The fund carries a reasonable 0.52% price tag, similar to comparable equity precious-metals funds. However, funds that hold the physical commodity are a bit cheaper. Van Eck has hired the Bank of New York Mellon as the fund's securities lending agent, who on behalf of the fund lends out the underlying shares for a bit of extra income. The funds pay "reasonable fees" and may share some of the income with the lending agent, but the annual report is vague as to how much the fund is paying the agent. GDX is probably best held in a taxable account. Its high volatility means it offers ample tax-loss-harvesting opportunities. And its heavy international stake means U.S. investors may be able to recover some of the funds' foreign withholding taxes by taking a tax credit or deduction.
GDX doesn't face much competition. It is by far the biggest, most liquid gold miner ETF, though not the cheapest. The second biggest miner fund is Market Vectors Junior Gold Miners ETF (NYSEARCA:GDXJ). It charges a tad higher expense ratio--0.55%--and invests in "junior miners," which are typically focused on the exploration and initial prospecting. The lotterylike payoff structure of this market segment has historically meant low risk-adjusted returns, as investors have been willing to pay dearly for the dream of hitting it big.

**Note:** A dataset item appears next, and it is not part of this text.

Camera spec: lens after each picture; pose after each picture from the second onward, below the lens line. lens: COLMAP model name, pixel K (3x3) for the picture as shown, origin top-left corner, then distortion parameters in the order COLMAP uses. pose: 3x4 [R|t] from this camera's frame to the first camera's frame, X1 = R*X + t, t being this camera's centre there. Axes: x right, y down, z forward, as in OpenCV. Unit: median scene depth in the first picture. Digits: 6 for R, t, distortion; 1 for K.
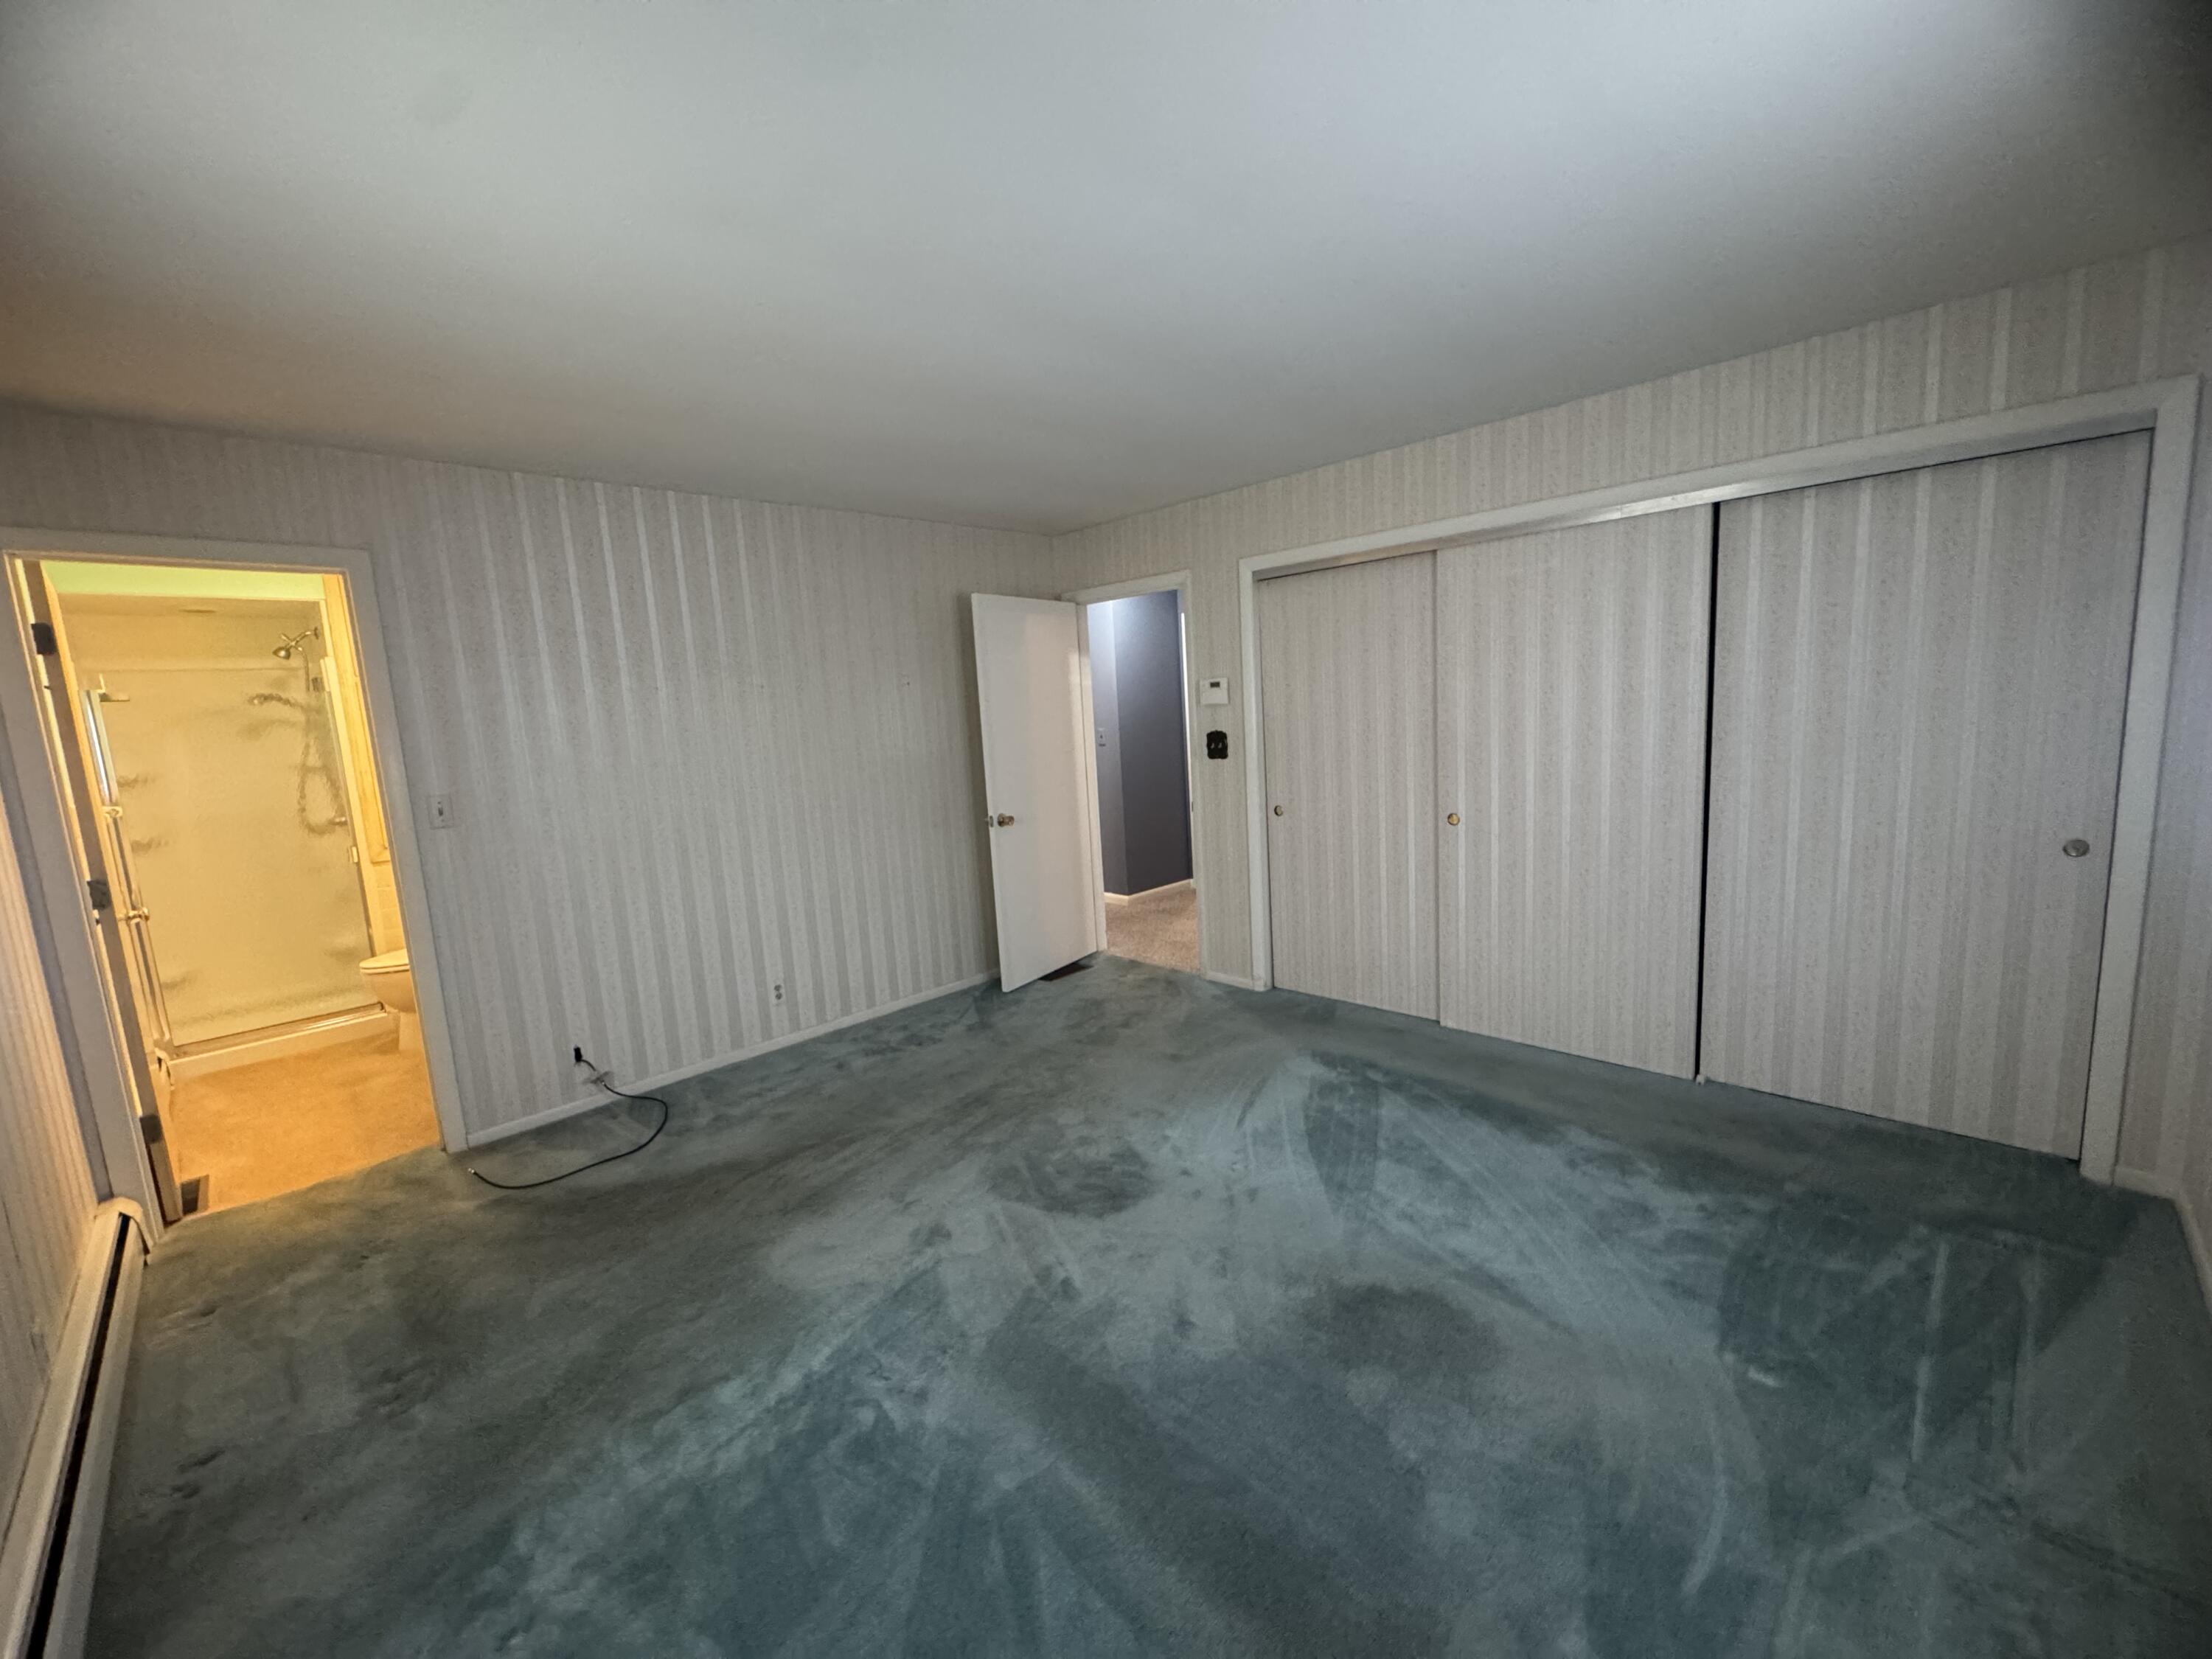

The lowest-cost fund, iShares MSCI Global Gold Miners (RING), charges 0.39%, but its assets and secondary market liquidity are negligible. Unlike GDX, RING is able to own stocks listed on foreign exchanges, lending the fund a more mid-cap flavor.
Investors looking for direct exposure to gold should consider SPDR Gold Shares (NYSEARCA:GLD) or iShares Gold (IAU). GLD is more heavily traded than IAU, but its 0.40% expense ratio is higher than IAU's 0.25%. GLD can be cheaper than IAU for rapid-fire traders who turn over their positions frequently owing to the fund's narrower bid-ask spread as a percentage of price.